• [What needs to be done]: Set down the entries once more exactly as they were written.

Collection entries:
Segment Open

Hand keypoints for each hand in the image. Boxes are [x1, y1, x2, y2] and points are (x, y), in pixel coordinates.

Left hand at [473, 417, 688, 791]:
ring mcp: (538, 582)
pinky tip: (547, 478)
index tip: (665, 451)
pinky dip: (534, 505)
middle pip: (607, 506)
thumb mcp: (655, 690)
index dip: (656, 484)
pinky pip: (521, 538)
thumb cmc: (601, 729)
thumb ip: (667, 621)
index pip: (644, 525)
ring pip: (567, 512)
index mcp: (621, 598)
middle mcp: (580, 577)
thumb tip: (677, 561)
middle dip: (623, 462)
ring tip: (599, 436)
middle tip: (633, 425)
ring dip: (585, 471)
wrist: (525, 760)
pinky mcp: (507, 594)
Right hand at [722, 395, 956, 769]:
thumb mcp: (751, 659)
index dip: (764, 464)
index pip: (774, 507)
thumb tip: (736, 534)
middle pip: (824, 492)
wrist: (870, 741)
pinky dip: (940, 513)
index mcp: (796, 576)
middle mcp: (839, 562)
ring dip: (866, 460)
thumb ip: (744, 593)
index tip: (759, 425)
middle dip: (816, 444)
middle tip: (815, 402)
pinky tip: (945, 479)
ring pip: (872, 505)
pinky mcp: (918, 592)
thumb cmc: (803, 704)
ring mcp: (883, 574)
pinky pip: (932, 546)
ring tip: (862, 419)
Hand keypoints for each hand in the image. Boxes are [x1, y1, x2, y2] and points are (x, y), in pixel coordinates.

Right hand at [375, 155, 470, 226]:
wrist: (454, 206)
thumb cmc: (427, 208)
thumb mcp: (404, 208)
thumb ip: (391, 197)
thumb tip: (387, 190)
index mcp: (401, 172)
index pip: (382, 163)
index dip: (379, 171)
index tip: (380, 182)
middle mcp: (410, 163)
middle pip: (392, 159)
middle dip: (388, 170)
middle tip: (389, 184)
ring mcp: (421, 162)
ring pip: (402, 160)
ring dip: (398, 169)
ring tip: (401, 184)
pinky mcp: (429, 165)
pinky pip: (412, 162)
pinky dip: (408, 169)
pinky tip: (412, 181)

Segment Closed

• [Task output]:
Hand keypoints for each hand in the image. Boxes are [x1, y1, x2, y2] and points are (x, y), in pixel coordinates.

Left hand at [473, 417, 688, 791]:
ring mcp: (538, 582)
pinky tip: (547, 478)
index tip: (665, 451)
pinky dip: (534, 505)
middle pip: (607, 506)
thumb mcp: (655, 690)
index dip: (656, 484)
pinky pip: (521, 538)
thumb cmc: (601, 729)
thumb ip: (667, 621)
index pip: (644, 525)
ring pip: (567, 512)
index mcp: (621, 598)
middle mcp: (580, 577)
thumb tip: (677, 561)
middle dip: (623, 462)
ring tip: (599, 436)
middle tip: (633, 425)
ring dip: (585, 471)
wrist: (525, 760)
pinky mcp: (507, 594)
Right hand at [722, 395, 956, 769]:
thumb mcp: (751, 659)
index dip: (764, 464)
index pip: (774, 507)
thumb tip: (736, 534)
middle pip: (824, 492)
wrist: (870, 741)
pinky dip: (940, 513)
index mcp: (796, 576)
middle mcp: (839, 562)
ring dip: (866, 460)
thumb ip: (744, 593)
index tip: (759, 425)
middle dip: (816, 444)
middle tip: (815, 402)
pinky tip: (945, 479)
ring pip: (872, 505)
pinky mcp: (918, 592)
thumb cmc: (803, 704)
ring mcp: (883, 574)
pinky pip: (932, 546)
ring tip: (862, 419)
Hand keypoints for each hand in the image. Boxes are [x1, y1, x2, y2] and points are (x, y), in pixel coordinates.

Right hand at [375, 155, 470, 226]:
wrist: (454, 206)
thumb cmc: (427, 208)
thumb mcp: (404, 208)
thumb ip: (391, 197)
thumb tip: (387, 190)
index mcp: (401, 172)
index pip: (382, 163)
index dip: (379, 171)
index tip: (380, 182)
middle mcp: (410, 163)
middle pip: (392, 159)
middle dip: (388, 170)
middle tip: (389, 184)
ring mcp: (421, 162)
ring pip: (402, 160)
ring dip: (398, 169)
ring tip: (401, 184)
pinky mcp: (429, 165)
pinky pip: (412, 162)
pinky dip: (408, 169)
pinky tip: (412, 181)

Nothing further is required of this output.